- _Excerpted passage_
It’s a day Lyle says he gets reminded about all the time. It still seems improbable. “There were no signs the first eight holes,” he said.
Nicklaus’s back-nine charge remains fresh in Lyle’s memory. “We were walking up 13," Lyle recounted, "and Jack turned to me and said, ‘Did you hear what Jackie said to me? He says this is too much for his young heart to handle. What about me, I’m 46.’”
Jack Nicklaus at the 1986 Masters at Augusta National Golf Club.
Lyle remembers the putts best. They started to fall in bunches. First there was the eagle putt at 15.
“I’ve never heard a roar like that. The crowd went bananas,” he says. “It raised the hairs on the back of my neck.”
After Nicklaus knocked his tee shot stiff at 16, Lyle said everyone was rooting for Nicklaus. Patrons told him about Ballesteros’s watery fate at 15. “He knew how important that putt was at 17 but it was also his hardest putt of the day,” Lyle remembered. “It had to be paced just right. It had to be firm enough to keep the line but it could’ve easily gone flying by the hole. It was a very steady putt that just knew its way in.”

- _What you are asked to do_
In the passage on Nicklaus at the 1986 Masters, copy everything from "It’s a day Lyle" down to "putt at 15.", substituting "clusters" for "bunches".

- _Supplied material_
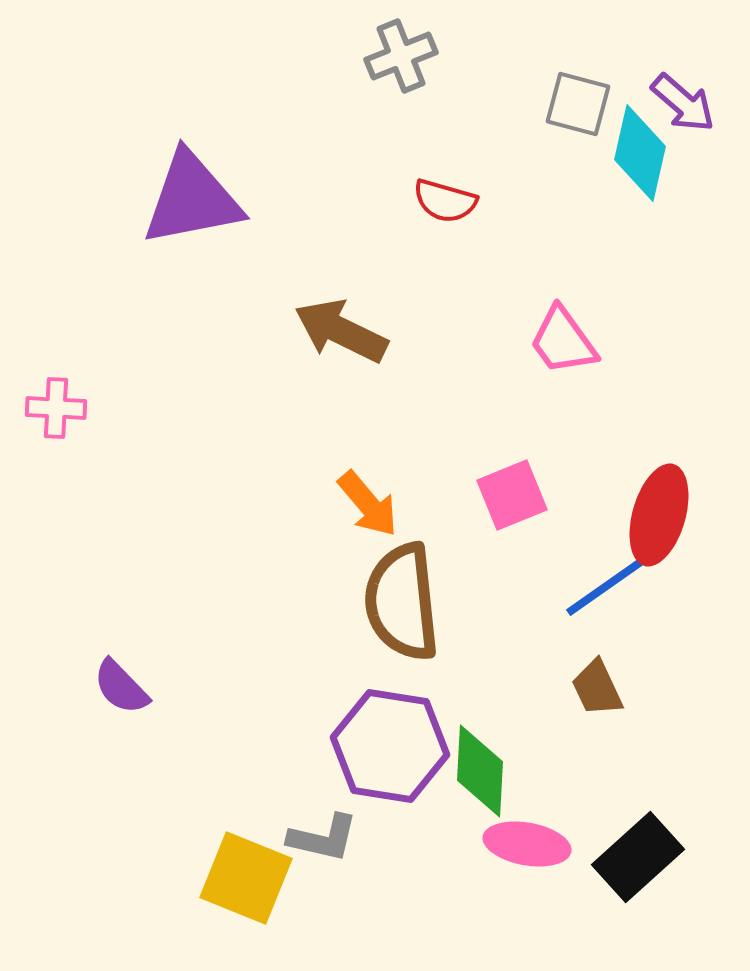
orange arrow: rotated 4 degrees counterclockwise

- _Response to the exercise_
It’s a day Lyle says he gets reminded about all the time. It still seems improbable. “There were no signs the first eight holes,” he said.
Nicklaus’s back-nine charge remains fresh in Lyle’s memory. “We were walking up 13," Lyle recounted, "and Jack turned to me and said, ‘Did you hear what Jackie said to me? He says this is too much for his young heart to handle. What about me, I’m 46.’”
Jack Nicklaus at the 1986 Masters at Augusta National Golf Club.
Lyle remembers the putts best. They started to fall in clusters. First there was the eagle putt at 15.